Let's kick the fun off again with Rob Zombie's Halloween, a remake almost nobody asked for, most didn't want, and almost everyone hated. I fucking loved this movie.
Let me start by saying that I'm a HUGE Halloween fan. It is, in my opinion, the best horror movie ever made. It's legitimately scary, especially for a slasher movie, and the atmosphere and general anxiety created by Carpenter's direction is outstanding, especially for an incredibly low budget movie. When they announced Rob Zombie's remake of this beloved classic, most horror fans were not too thrilled. To be fair, almost any movie classic reimagined has been almost universally panned by fans of the originals. Rob Zombie's Halloween is no different.

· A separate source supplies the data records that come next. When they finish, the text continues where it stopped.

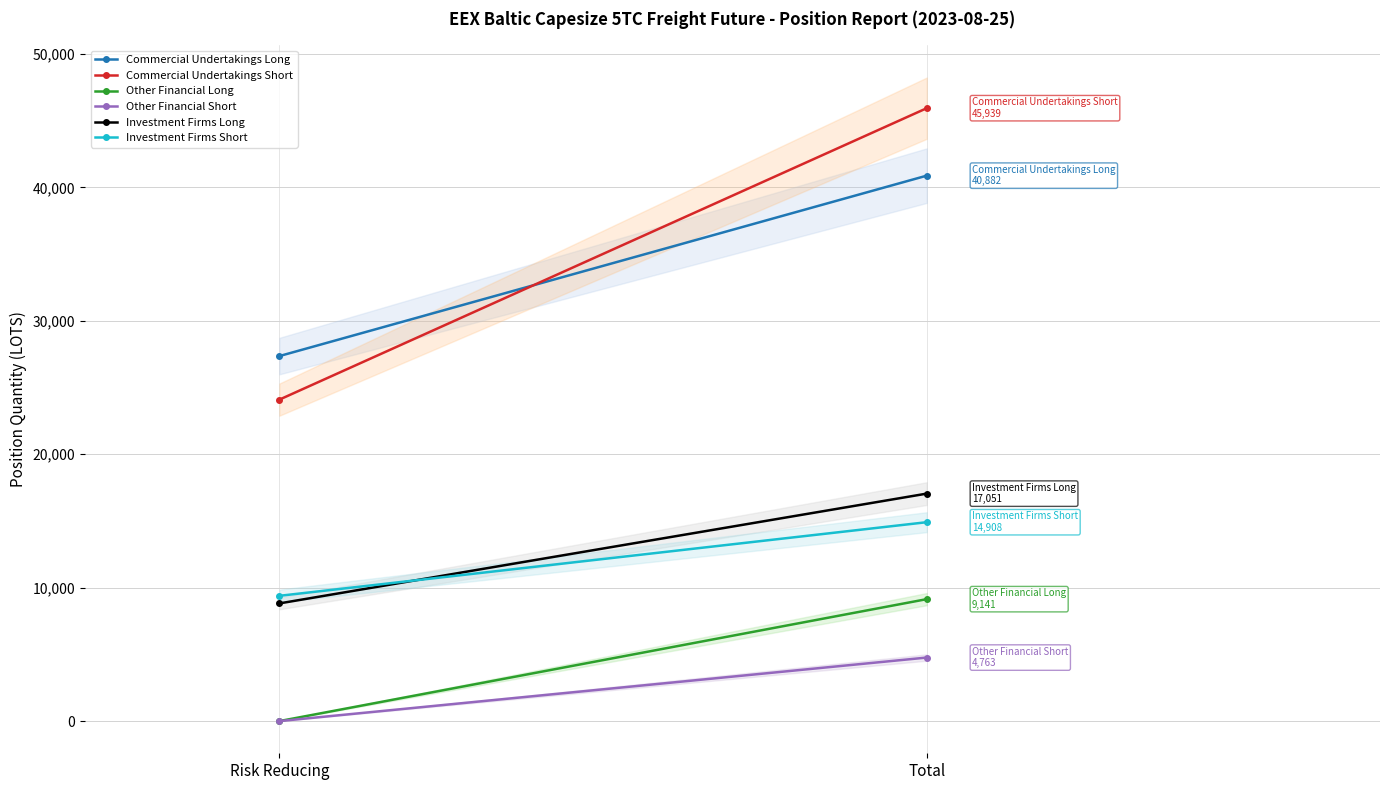

Reading right to left, what are all the values shown in this chart?

Commercial Undertakings Long: 40882.2	27357.9
Commercial Undertakings Short: 45938.8	24093.5
Other Financial Long: 9141.2	0.0
Other Financial Short: 4763.0	0.0
Investment Firms Long: 17050.7	8820.3
Investment Firms Short: 14908.1	9389.1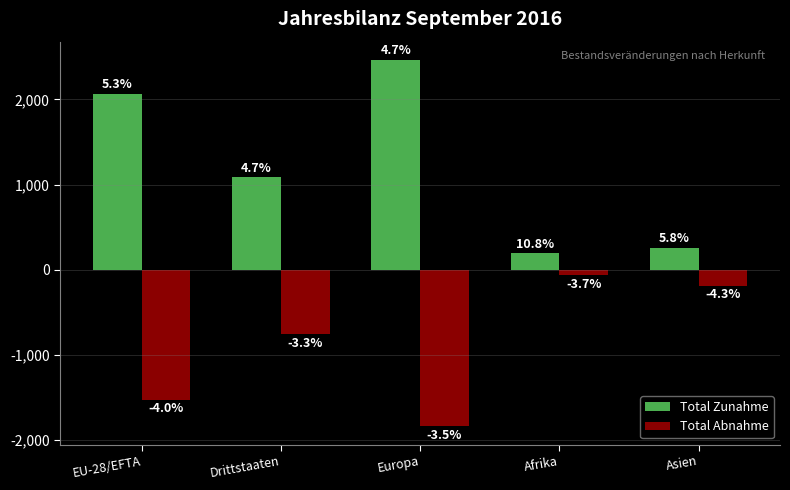

How many groups of bars are there?

5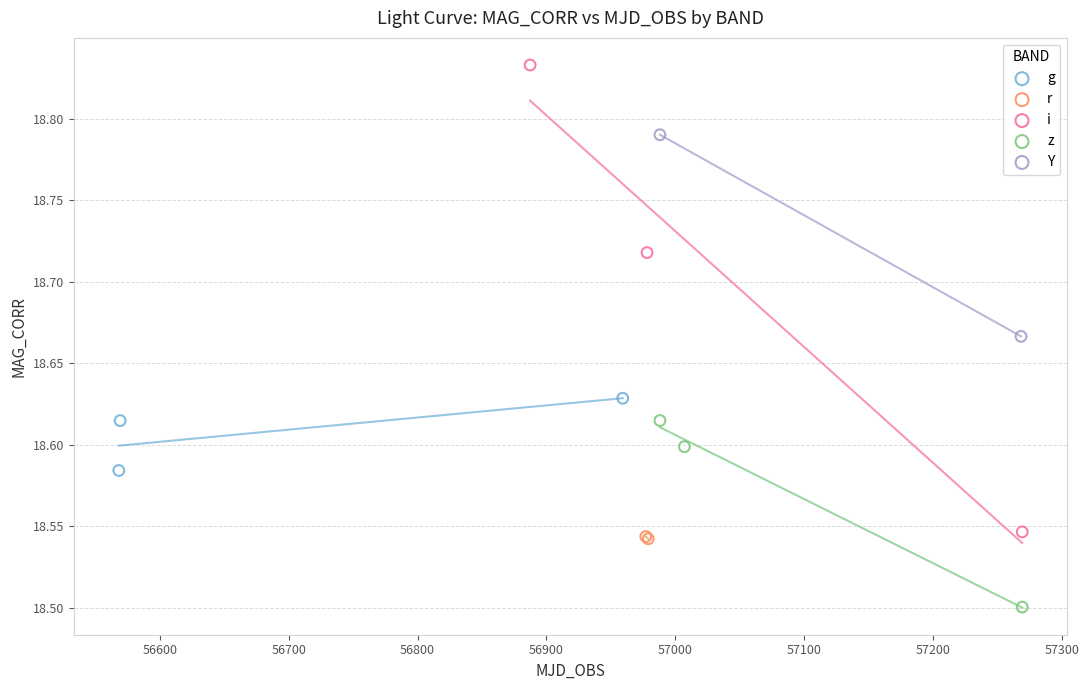

What are all the series names shown in the legend?

g, r, i, z, Y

But here's the thing: The biggest problem most seem to have with remakes are that they are seen as disrespecting of the originals. Movie fans, and horror movie fans especially, are rabid fan bases, and to change something that some of them have built their identities around can be quite jarring at times. However, just because a movie isn't a shot-for-shot remake of the original doesn't mean it doesn't have merit in its own right.
I think the primary reason fans are not pleased with remakes are because they're not looking at them the right way. For most, its all about the comparison to the original, and if its not as good, its a "disrespect to the original". That's simply not fair. These are different movies, often telling a different story, or at least different parts of the story. Sure, if its a shot for shot remake and has much worse acting and direction than the originals, that can be irritating. But for the most part, that isn't what these movies do. They are retellings, plain and simple. Rob Zombie took Halloween and, instead of making a shot for shot remake, he made it a gritty origin story. Gritty reboots get a lot of hate from fans as well, but that doesn't qualify here either. You can't have a gritty reboot of a gritty movie. That just makes it a reboot. It's not like the original Halloween was a story of a happy-go-lucky teenager and her relationships to her friends and parents. It was about a guy who went around killing people to get to his sister. Rob Zombie doesn't take anything away from the original at all; he takes the store and adds to the lore.
And that leads us to the biggest reason why I loved his version of Halloween: It's not just a reboot; it's a sequel. Sequels don't carry the same hatred that reboots do, but I really don't understand why. If you have a problem with things adding to or taking away from the originals, why would you ever make or watch a sequel? It's the same damn thing. Sure, Zombie's Halloween goes back to the beginning (so maybe more of a prequel), but it gives you a deeper understanding of why Michael Myers is the way he is. Some fans hated this aspect, but I really enjoyed it. There's not much that's scarier to me than someone who is, as Loomis put it, simply evil. A lot of fans mentioned Myers' rough upbringing as explaining away his psychosis, and saying that he was a product of his environment instead of a plain-old psycopath. But that's not the case at all. Sure, he had a rough childhood. But the first scene shows him killing his pet rat. That's one of the first signs of a serial killer. He also later murders his step-dad. He beats another kid to death. He goes to a mental hospital and kills a nurse and some orderlies, and then, during his escape, brutally murders his only friend in the hospital. This isn't a broken man; this is an evil man. And that, to me, is why Zombie's version doesn't take away from the lore, it adds to it.
Plus, Danielle Harris is fucking hot. So there's that.
|Daniell Harris, being hot.|
Bottom Line: Don't expect the original, you will be disappointed. View it through a different lens, however, and it's really quite fantastic. Definitely worth a watch, see if you agree. If not, watch the new Star Wars. More on that later.